# Bug Report: L149 Weather (may not by 921 related)



## Cheezmo (Feb 5, 2004)

When I use the Interactive TV -> Weather feature, it says that is is 62 degrees in Dallas with rain and snow forecast for Saturday. In reality it is in the 80's. I've checked it several times over the last few days and it is always way off.

Something it is probably specific to the 921 but I can't always reproduce is a green vertical streak starting in the AccuWeather.com text and extending downward. I've seen it a couple times but can't get it to happen regularly.


----------



## sgt940 (Jan 9, 2004)

Cheezmo said:


> When I use the Interactive TV -> Weather feature, it says that is is 62 degrees in Dallas with rain and snow forecast for Saturday.
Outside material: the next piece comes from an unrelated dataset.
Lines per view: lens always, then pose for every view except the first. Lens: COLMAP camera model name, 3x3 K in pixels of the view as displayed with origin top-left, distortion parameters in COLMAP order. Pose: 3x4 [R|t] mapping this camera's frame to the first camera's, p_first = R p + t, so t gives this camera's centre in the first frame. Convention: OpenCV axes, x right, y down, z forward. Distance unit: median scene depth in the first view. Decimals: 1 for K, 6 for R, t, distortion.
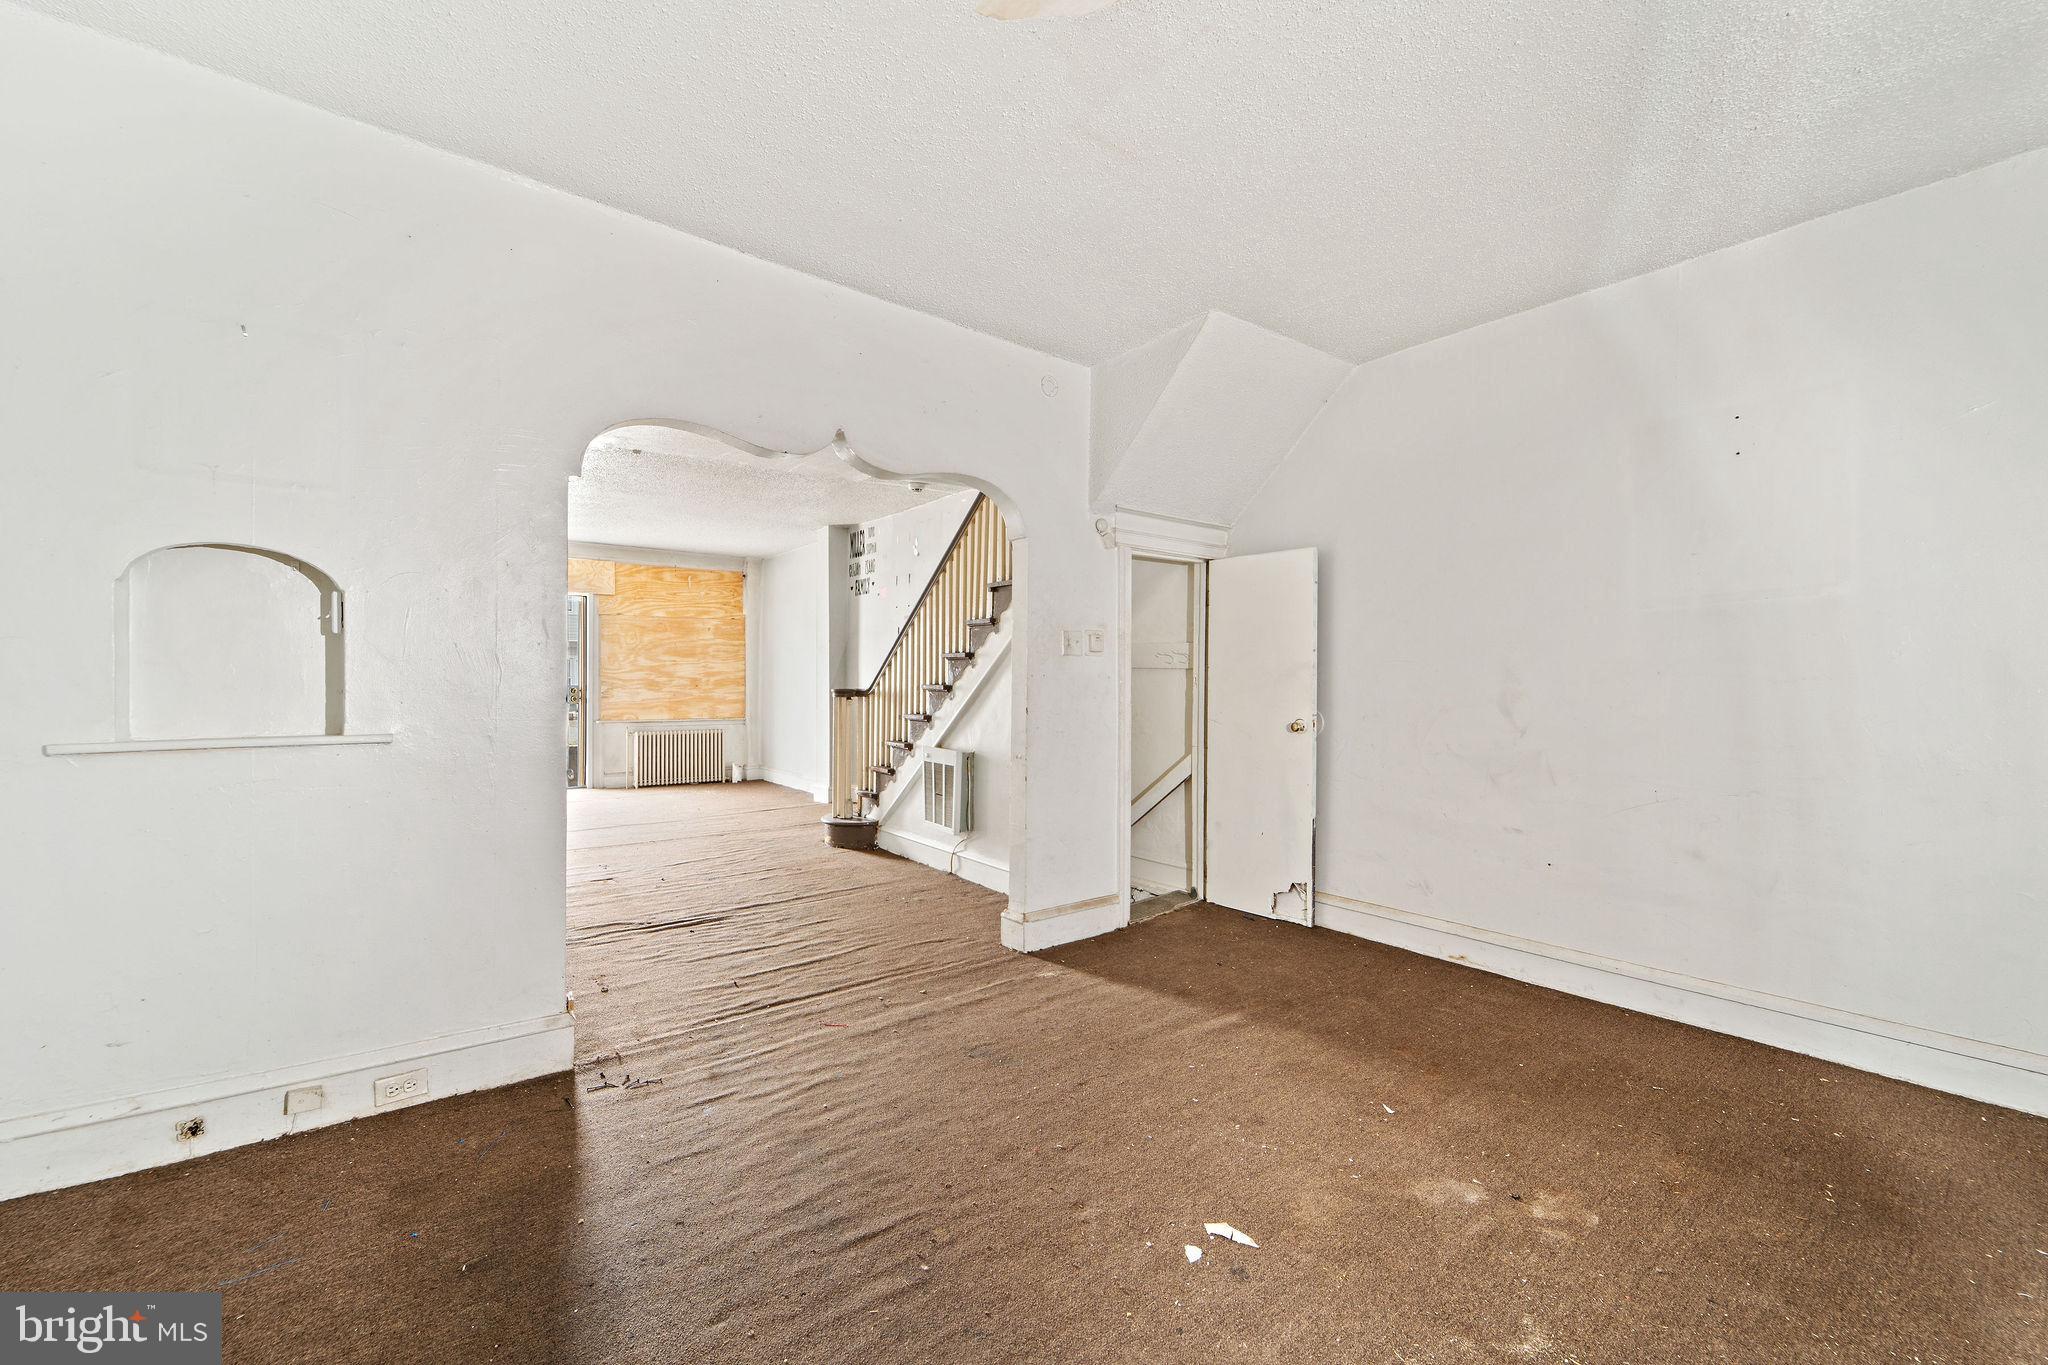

In reality it is in the 80's. I've checked it several times over the last few days and it is always way off.
> 
> Something it is probably specific to the 921 but I can't always reproduce is a green vertical streak starting in the AccuWeather.com text and extending downward. I've seen it a couple times but can't get it to happen regularly.
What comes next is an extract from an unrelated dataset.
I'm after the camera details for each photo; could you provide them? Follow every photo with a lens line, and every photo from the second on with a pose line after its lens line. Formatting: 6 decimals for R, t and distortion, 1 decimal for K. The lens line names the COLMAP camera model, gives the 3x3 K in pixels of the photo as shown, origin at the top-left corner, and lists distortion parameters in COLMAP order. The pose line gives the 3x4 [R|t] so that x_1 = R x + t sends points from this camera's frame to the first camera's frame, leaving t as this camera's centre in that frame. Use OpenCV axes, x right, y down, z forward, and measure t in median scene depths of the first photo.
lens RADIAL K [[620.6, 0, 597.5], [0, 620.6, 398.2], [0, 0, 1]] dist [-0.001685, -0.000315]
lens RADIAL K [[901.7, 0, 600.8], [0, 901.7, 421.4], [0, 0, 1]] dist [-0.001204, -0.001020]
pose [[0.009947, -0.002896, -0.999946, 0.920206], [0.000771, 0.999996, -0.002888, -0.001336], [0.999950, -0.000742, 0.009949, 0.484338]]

It has always been that way. I complained to Accweather and they said it was a Dishnetwork issue in that they are mapping the wrong zip codes to the wrong city.


----------



## sgt940 (Jan 9, 2004)

sgt940 said:


> It has always been that way. I complained to Accweather and they said it was a Dishnetwork issue in that they are mapping the wrong zip codes to the wrong city.


By the way you can go to Fort Worth weather and it is accurate.


----------